_Brief_
Answer these questions from the tree-growing article below:
(a) What is the smallest pot size it gives for a large tree?
(b) About how many species of invertebrates can a mature oak tree host?
(c) Which trees does it name as good at giving nectar, fruit and autumn leaf color while suiting a small garden or container?
Supplied text below:
12 Reasons to grow a tree

12 Reasons to grow a tree

Climate change is potentially catastrophic but it can be averted if enough of us plant a tree

This year, 2022, is the year of the Queen’s Platinum Jubilee, she has been on the throne for 70 years, and to commemorate this event she has initiated the Queen’s Green Canopy scheme where we are all encouraged to plant a tree. If you don’t have the space to plant one in your garden or a container there are plenty of public schemes where you go into the countryside and help plant up a community woodland. Small species can even be grown on an apartment balcony, just check it can take the weight of a large container, tree and wet compost. If you face south it can give you shade in a hot summer and lower the temperature.

Malus Tina

If you want to grow a tree in a container all you need is the correct sized container and good quality dedicated tree or peat-free multi-purpose compost. If the tree is still quite small plant it in a container a couple of sizes larger than the pot it comes in and if it is a large tree you will need a large pot, at least 18 x 18ins (45 x 45cm). Cover the hole in the bottom with a piece of broken pot to stop it becoming blocked with silt. Position the pot onto pot feet, bricks or stones which will allow the water to drain away. If you plant a small tree in a container which is too large you risk losing it in winter through it sitting in too much cold wet compost. 

Acer palmatum Atropurpureum
  1. They take in harmful carbon dioxide which is contributing to global warming and give out oxygen which is essential for life to exist.
  2. In an urban setting they can muffle noise and capture airborne toxins.
  3. Choose your species carefully and you can provide nectar for the insects in spring and fruit for the birds in autumn all from one tree and as a bonus they can have spectacularly coloured leaves in autumn. The ornamental rowans and crab apples are excellent at providing all these and are suitable for a small garden or container.
  4. They can provide a nesting site for the birds and act as a refuge from predators.
  5. They are a huge benefit to wildlife, as a home, food source or shelter. Many species benefit, from invertebrates and reptiles to birds and mammals. A mature oak tree can be host to around 280 species of invertebrates and about the same number of lichen species and sub-species.
  6. They can lower the temperature in an urban environment, essential if the predictions for rising temperatures are accurate.
  7. They can form part of your ‘5-a-day’ if you grow fruit trees. There are many varieties of fruit trees, many of them ideal for growing in a small garden or container. Family fruit trees are small container grown trees which have two or three complimentary varieties which pollinate each other on the same tree. If space is limited you can grow a small cordon or fan trained fruit tree which grows against the wall or a sturdy fence.
  8. They can shield your garden from the prying eyes of the neighbours, and they can form your own little bit of private jungle.
  9. You don’t have to grow a massive oak you can get small patio trees which have been grafted onto a dwarf rootstock so that they don’t get too large.
  10. They are an excellent learning resource for children to study the natural environment, how flower buds form, how photosynthesis works, how the fruit is formed and how to keep a plant healthy. They can also make artwork from the leaves and twigs and also draw the tree in all its seasons.
End of Supplied text.
Dataset below:
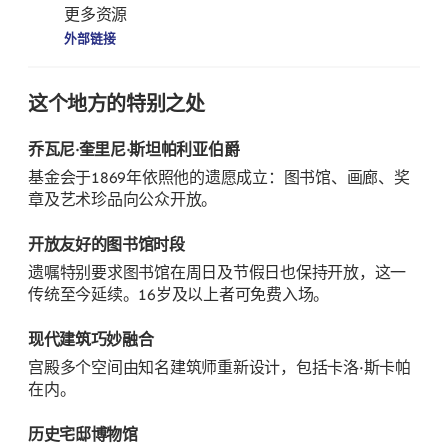
更多资源
外部链接
这个地方的特别之处
乔瓦尼·奎里尼·斯坦帕利亚伯爵
基金会于1869年依照他的遗愿成立：图书馆、画廊、奖
章及艺术珍品向公众开放。
开放友好的图书馆时段
遗嘱特别要求图书馆在周日及节假日也保持开放，这一
传统至今延续。16岁及以上者可免费入场。
现代建筑巧妙融合
宫殿多个空间由知名建筑师重新设计，包括卡洛·斯卡帕
在内。
历史宅邸博物馆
End of Dataset.
_Output_
(a) At least 18 x 18ins (45 x 45cm).
(b) Around 280.
(c) The ornamental rowans and crab apples.